The most attractive, best maintained and most popular campgrounds, picnic areas and boat launch areas along the Snake River were shuttered early this year because they are costly to maintain and there are fewer dollars available to run them.
Officials with the Army Corps of Engineer's Walla Walla District say the recreation areas that have landscaping, mowed lawns with underground sprinklers and regular garbage pickups may be the most popular with the public, but they don't generate enough visits to offset the maintenance costs.
"Basically, Corps headquarters in Washington, D.C., gives us a certain piece of the pie," said Bruce Henrickson, public affairs specialist for the Corps' Walla Walla District.
Corps officials in Eastern Washington say they had little choice but to close facilities that are too expensive.
Corps' facilities that have lower operational costs and can show better cost-benefit ratios are more likely to avoid budget cuts, said Lonnie Mettler, natural resources manager for the Walla Walla District.
Nationwide, it's the campgrounds that can pack in the visitors that fare best.
Mettler said campgrounds near Atlanta and Dallas-Fort Worth are huge and can attract enough business to earn Corps' funding without suffering cuts.
"They can make a bigger bang for the buck because they have a lot more visitors," Mettler said.
"We've been using performance-based budgeting for quite a few years," Mettler said.
Every recreation area is stacked up against others, with more than 400 of them being ranked across the nation.
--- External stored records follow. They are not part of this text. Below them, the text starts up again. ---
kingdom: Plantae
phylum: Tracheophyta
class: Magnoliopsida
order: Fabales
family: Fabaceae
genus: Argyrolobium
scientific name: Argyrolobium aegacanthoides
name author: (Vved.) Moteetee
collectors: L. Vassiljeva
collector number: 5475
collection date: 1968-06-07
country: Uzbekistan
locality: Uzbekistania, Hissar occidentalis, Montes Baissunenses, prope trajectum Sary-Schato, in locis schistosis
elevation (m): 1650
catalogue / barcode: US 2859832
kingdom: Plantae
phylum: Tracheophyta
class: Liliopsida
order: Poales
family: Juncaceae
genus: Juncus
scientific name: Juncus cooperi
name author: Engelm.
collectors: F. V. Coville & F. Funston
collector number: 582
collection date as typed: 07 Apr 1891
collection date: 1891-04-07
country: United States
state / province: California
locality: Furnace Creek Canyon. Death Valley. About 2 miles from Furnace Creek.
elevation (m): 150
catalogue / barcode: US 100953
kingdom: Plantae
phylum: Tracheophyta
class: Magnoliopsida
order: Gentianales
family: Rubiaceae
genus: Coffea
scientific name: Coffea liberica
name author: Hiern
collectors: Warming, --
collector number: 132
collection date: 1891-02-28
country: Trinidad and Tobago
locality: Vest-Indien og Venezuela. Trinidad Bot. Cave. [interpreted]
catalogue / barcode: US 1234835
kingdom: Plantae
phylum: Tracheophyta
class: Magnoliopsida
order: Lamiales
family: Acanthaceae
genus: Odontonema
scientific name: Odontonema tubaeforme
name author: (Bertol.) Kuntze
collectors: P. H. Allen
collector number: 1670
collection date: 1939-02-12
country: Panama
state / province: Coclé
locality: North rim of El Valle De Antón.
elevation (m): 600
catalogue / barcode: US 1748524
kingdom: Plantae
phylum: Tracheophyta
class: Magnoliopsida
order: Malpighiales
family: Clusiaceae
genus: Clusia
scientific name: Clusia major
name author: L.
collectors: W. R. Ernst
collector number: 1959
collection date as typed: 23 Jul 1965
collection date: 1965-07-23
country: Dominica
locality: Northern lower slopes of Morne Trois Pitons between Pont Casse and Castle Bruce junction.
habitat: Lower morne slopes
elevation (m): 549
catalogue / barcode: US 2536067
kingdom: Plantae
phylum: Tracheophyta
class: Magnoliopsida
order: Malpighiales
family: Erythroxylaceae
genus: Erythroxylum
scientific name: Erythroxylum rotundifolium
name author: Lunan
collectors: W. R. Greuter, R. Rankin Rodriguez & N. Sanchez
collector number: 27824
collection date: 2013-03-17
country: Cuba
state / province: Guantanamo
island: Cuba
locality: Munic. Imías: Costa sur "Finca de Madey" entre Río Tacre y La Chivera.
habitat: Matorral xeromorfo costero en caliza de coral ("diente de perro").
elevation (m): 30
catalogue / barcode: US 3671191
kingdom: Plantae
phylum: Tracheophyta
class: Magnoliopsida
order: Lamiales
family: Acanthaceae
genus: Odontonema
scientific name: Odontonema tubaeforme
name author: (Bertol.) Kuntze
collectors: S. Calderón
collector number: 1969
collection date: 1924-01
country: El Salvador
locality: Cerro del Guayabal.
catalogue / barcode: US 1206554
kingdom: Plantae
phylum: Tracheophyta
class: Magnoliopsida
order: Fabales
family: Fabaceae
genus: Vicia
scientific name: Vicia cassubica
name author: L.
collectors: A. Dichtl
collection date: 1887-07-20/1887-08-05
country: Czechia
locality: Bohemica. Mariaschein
How efficiently these sites are operated influences how much money they get, Mettler explained.
The only way to get more money is to have more visitations or reduce costs, he added.
That is a challenge for high-maintenance parks such as Hood, Charbonneau and Fishhook because they already are running near capacity during the summer, so cutting costs by reducing the length of the season is the alternative.
Mettler said the Corps staff in the Walla Walla District considered closures, reducing contracts and services, and how to reassign staff to find a savings.
Simply raising rates for camping won't fix the problem because the formula is based on the number of visits, Mettler said.
"We don't get to keep any money from the fees. It all goes to the U.S. Treasury," he said.
And reducing the rates to attract more visitors on weekdays, when there is more availability, creates a different problem because the Corps' sets rates to be fair in not undercutting rates of private campground operators.
The Corps knew the budget squeeze was coming when it got word of a $669,000 budget reduction for the Walla Walla District a year ago.
Mettler said having more volunteers is one way to get around the constraints.
Volunteers can mow grass and clean restrooms, eliminating the need to pay a contractor to do it, Mettler said.
Henrickson said contracting out operations of Corps' recreation areas to private operators helps solve budget problems, but there is a risk.
Such is the case at Lyons Ferry on the Snake River, Henrickson said.
"Outsourcing our campgrounds does solve our budget problem, but if the operation fails the Corps cannot take back a campground. ... We are constantly looking for a lessor (there)," Henrickson said.
The Lyons Ferry day use area remained open this year only because of volunteers' help, he added.
Kate Woods, spokeswoman for Rep. Doc Hastings, R-Wash., said the cuts are regrettable, but unavoidable given the state of the nation's debt.
"Congressman Hastings has always supported efforts to expand public access to federal lands, and he shares concerns about the Corps of Engineers closing some recreation sites several weeks early this year. Unfortunately, bailout after bailout and irresponsible stimulus spending has helped create a record national debt," Woods said in a statement provided to the Herald.
Woods added: "It is the Corps, and not Congress, that decides how much of their budget is directed to the operation and maintenance of recreation sites versus the agency's other responsibilities."
The Corps' other priorities adds to the crisis for recreation areas.
"There are strong support groups for navigation, hydropower and flood control. Recreation doesn't have that kind of voice. The mountain bikers, boaters and campers haven't come together yet," Mettler said.
Woods noted that the Corps' investigations account, which pays for studies authorized by law on rivers and harbors, flood and storm protection, shore protection, was funded at $126.7 million in 2011 and $104 million in 2012.
The construction account, which pays for the Corps' construction projects (whether on the river or shoreline) received $1.61 billion last year and $1.56 billion in 2012, she told the Herald.
Overall, the budget for the Corps was reduced from about $4.85 billion in 2011 to $4.76 billion in 2012, Woods said.
"We may have to sharpen our pencil on a knife," said Mettler, adding that layoffs will be a last resort.